Tonight's pork was a variation on a Weight Watchers recipe, if you can believe it. Mix together chili powder, sugar, salt, pepper, garlic powder, onion powder, cumin and some cayenne, then dredge a pork tenderloin in it, seal it in a plastic zipper bag and let it hang out in the refrigerator for at least an hour. Preheat a gas grill to high, oil the grates and grill the pork for about 20 minutes, turning every five minutes or so. Let rest for 5-10 minutes, then slice thin. Way yummy and very low fat!

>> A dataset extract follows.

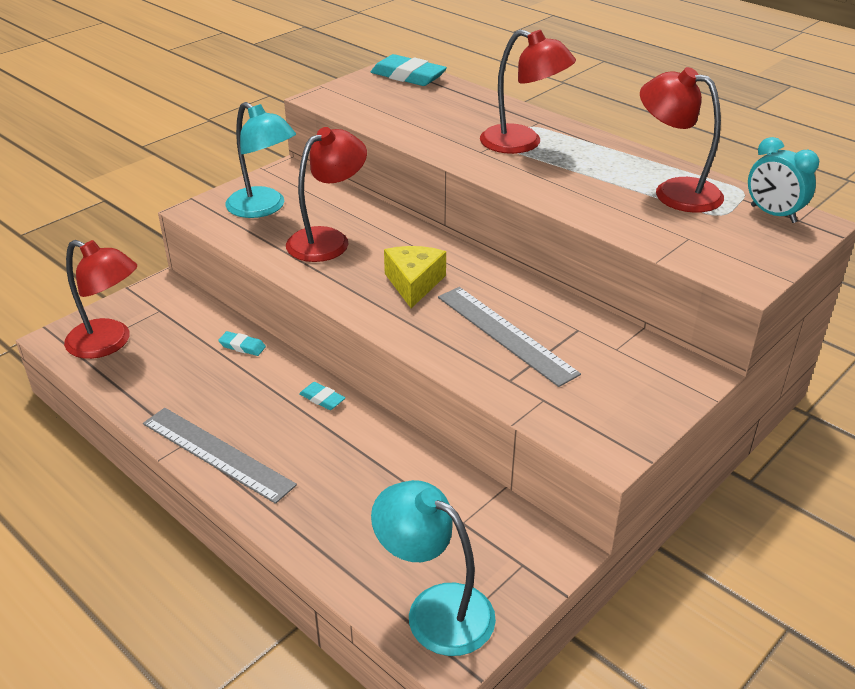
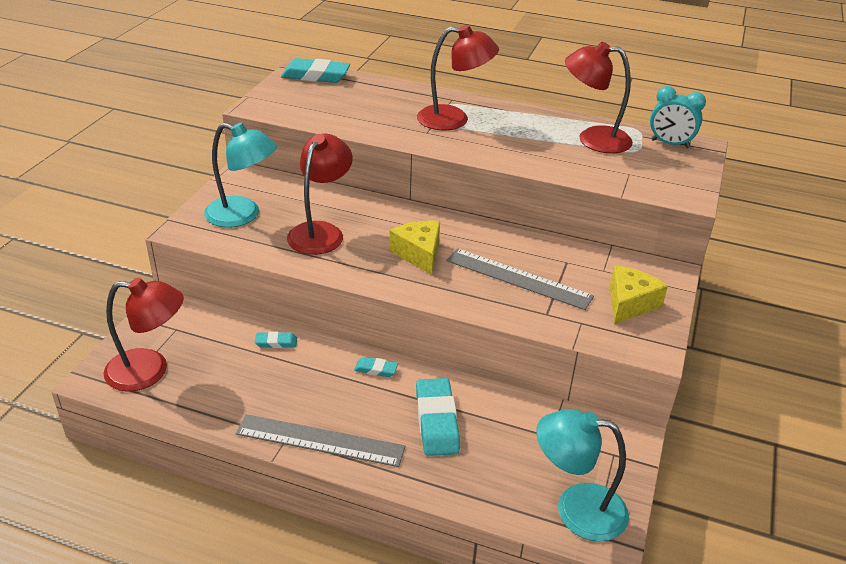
camera: 25 degrees left, 0 degrees up
none -> turquoise eraser [416,378,460,456]
none -> yellow cheese [610,265,668,324]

The peaches were from my mom and dad. They have two trees in their yard that have only just this year really started to produce. Mom brought over two HUGE bags of peaches for us today; I suspect a cobbler is in our near future. But for tonight, I cut a couple of them in half, removed the pits, and grilled them cut-side down alongside the pork. I briefly entertained the thought of chopping them up and drizzling them with honey and chopped mint, but in the end I took the lazy way out and served them as-is.

Monday, June 04, 2007

Cold supper

Tonight's Menu

  • cold boiled shrimp
  • marinated salad of red potatoes, mozzarella, tomatoes and artichoke hearts with basil
  • fresh green salad
It's HOT, y'all.

The shrimp were boiled in the shell w/spices, put on ice to chill, then we peeled 'em and ate 'em at the table.

The potato salad is my usual favorite.

I had ONE homegrown cherry tomato in my green salad -- the first one to come ripe from the tomato plants in my garden. There are a TON of green tomatoes out there right now and I am giddy with anticipation!

Sunday, June 03, 2007

Flat iron steaks

Tonight's Menu

  • grilled flat iron steaks
  • homemade oven fries
  • steamed corn on the cob
This was my first experience with flat iron steaks but it won't be my last. Damn, that's some good cow, y'all! Very lean and beefy and tender. I brushed them with EVOO (because they're so lean), sprinkled them with salt and cracked pepper, and grilled them 4 minutes per side on a hot grill. Which was a bit too long and/or hot because they came out medium instead of medium rare, so next time I'll adjust that a bit. They were still extremely tender and flavorful, though, and the outside got nice and caramelized. I'd heard you had to marinate flat irons to get them tender, but that definitely wasn't the case with these babies!